UK Prime Minister Boris Johnson on Monday urged Northern Ireland’s fractious political parties to set aside disputes over post-Brexit trade rules which are preventing power-sharing, during a visit to the province that showed few signs of success.
Johnson held separate meetings with the leaders of the five biggest Northern Irish parties, in a bid to get them to form a new executive nearly two weeks after pro-Irish party Sinn Fein scored a historic elections win.
Its first victory in voting for the devolved Stormont assembly should see the party claim the role of first minister, but has collided with tensions over Brexit to result in stalemate.
The runners-up, the pro-UK Democratic Unionist Party (DUP), has refused to resume power-sharing — or even elect a new speaker allowing the assembly to sit — until Northern Ireland’s contentious trading rules are overhauled.
Unionist parties argue the so-called “Northern Ireland Protocol”, agreed as part of Britain’s 2019 withdrawal deal with the European Union, undermines its place within the UK because it mandates checks on goods arriving from England, Scotland and Wales.
Johnson’s government also insists the protocol is threatening the delicate balance of peace in Northern Ireland between the pro-Irish nationalist community and those in favour of continued union with the UK.
It has warned it will trigger a suspension clause in the agreement, or legislate to eliminate its requirements from UK law, unless the EU agrees to large-scale changes.
“We don’t want to scrap it, but we think it can be fixed,” Johnson told reporters after his meetings, insisting he had implored all Northern Ireland’s main parties to resume power-sharing.
“I said to the DUP in particular, we want to see you back in the executive… we want to see a speaker in the assembly,” he added. “You need the executive, you need the assembly”.
– ‘Decisive action’ –
But the DUP, which is demanding Johnson unilaterally overhauls the protocol before they will form a new executive, showed little sign of heeding his calls.
“The tabling of legislation is words. What I need is decisive action,” its leader Jeffrey Donaldson said. “We will examine what they do, we will make our own assessments… as to how we respond.”
Meanwhile, Sinn Fein president Mary Lou McDonald described its meeting as “fairly tough” and accused Johnson’s government of “placating the DUP”.
“We have put it to him very directly that the absolute priority is getting government working here in the north,” she said.
“It’s not good enough for anybody, the DUP or the British government, to hold society here to ransom.”
Johnson’s spokesman in response reiterated the UK government’s view that the protocol is adversely impacting businesses in Northern Ireland and that “significant change” is needed to it.
Foreign Secretary Liz Truss will address parliament Tuesday “to set out the rationale for our approach”, he confirmed.
Johnson defended the approach, amid fears it could spark a trade war with Brussels, the UK’s largest trading partner, just as both sides are grappling with a cost-of-living crisis.

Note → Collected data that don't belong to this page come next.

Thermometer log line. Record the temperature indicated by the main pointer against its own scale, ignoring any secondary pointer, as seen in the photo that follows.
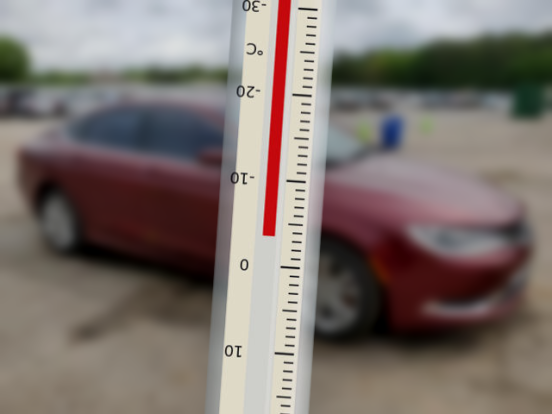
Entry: -3.5 °C
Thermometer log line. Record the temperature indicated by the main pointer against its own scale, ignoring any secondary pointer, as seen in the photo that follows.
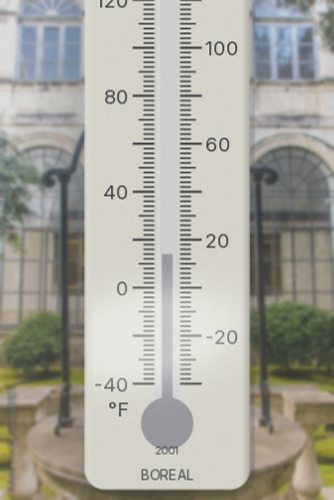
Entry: 14 °F
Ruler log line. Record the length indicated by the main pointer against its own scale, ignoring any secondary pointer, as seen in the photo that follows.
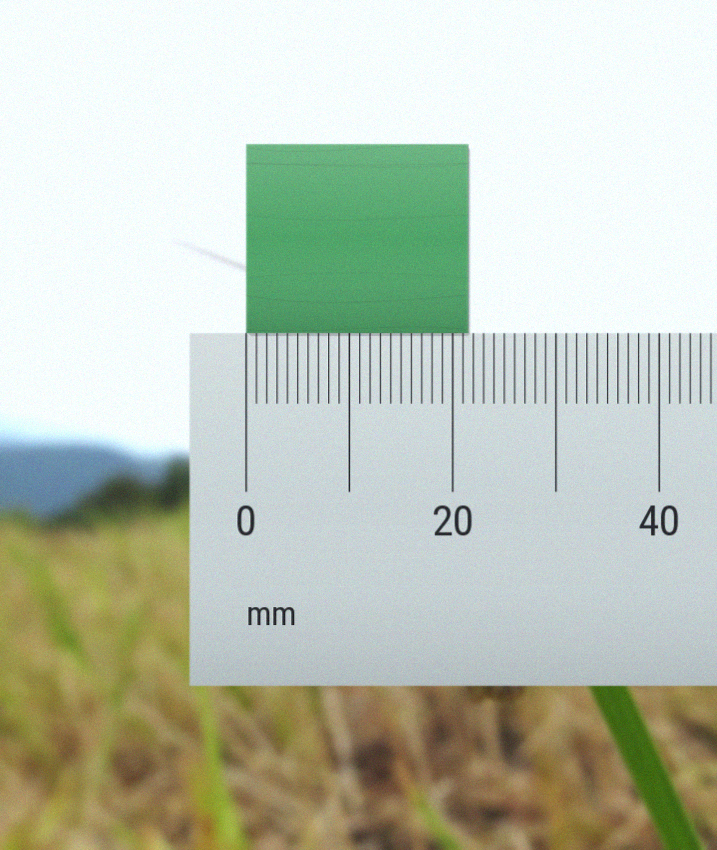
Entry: 21.5 mm
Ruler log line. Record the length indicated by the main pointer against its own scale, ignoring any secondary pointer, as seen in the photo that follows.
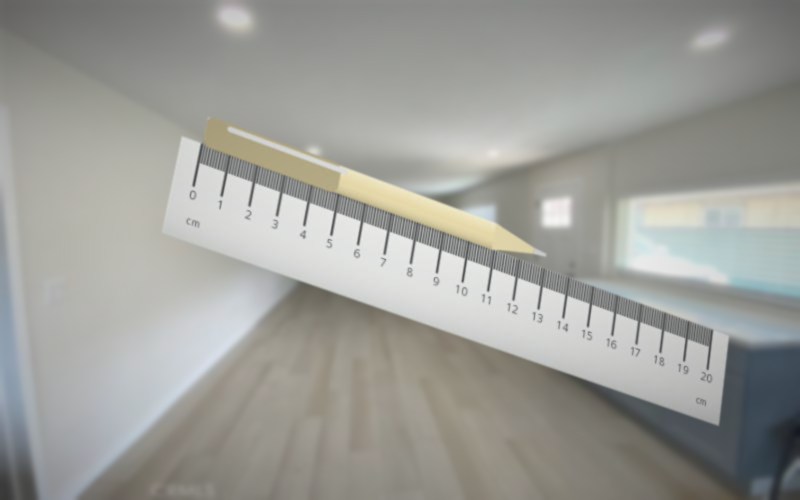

“We would love this to be done in a consensual way with our friends and partners, ironing out the problems… but to get that done, to have the insurance, we need to proceed with a legislative solution at the same time,” he said.
– ‘Compromise’ –
Earlier Monday, Irish Foreign Minister Simon Coveney warned London against taking unilateral action.
“Northern Ireland is about compromise and trying to find middle-ground positions that everybody can live with, to maintain political stability,” Coveney told journalists in Brussels.
“To act unilaterally to break international law, to not respect the democratic decisions in Northern Ireland would make matters significantly worse, not better, in terms of trying to solve the problems of the protocol.”
“That is the last thing Europe needs right now when we’re working so well together in the face of Russian aggression and responding to the support needed for Ukraine at this time.”
The protocol mandates checks on goods coming to the province from England, Scotland and Wales, to ensure no return of a physical border between Northern Ireland and EU member Ireland to the south.
The elimination of the hard border was a key strand of the 1998 Good Friday Agreement, which ended three decades of sectarian violence in Northern Ireland.
Johnson’s visit coincides with a delegation from the US Congress. The United States was a guarantor of the Good Friday Agreement, and has expressed alarm at the UK’s threats over the protocol.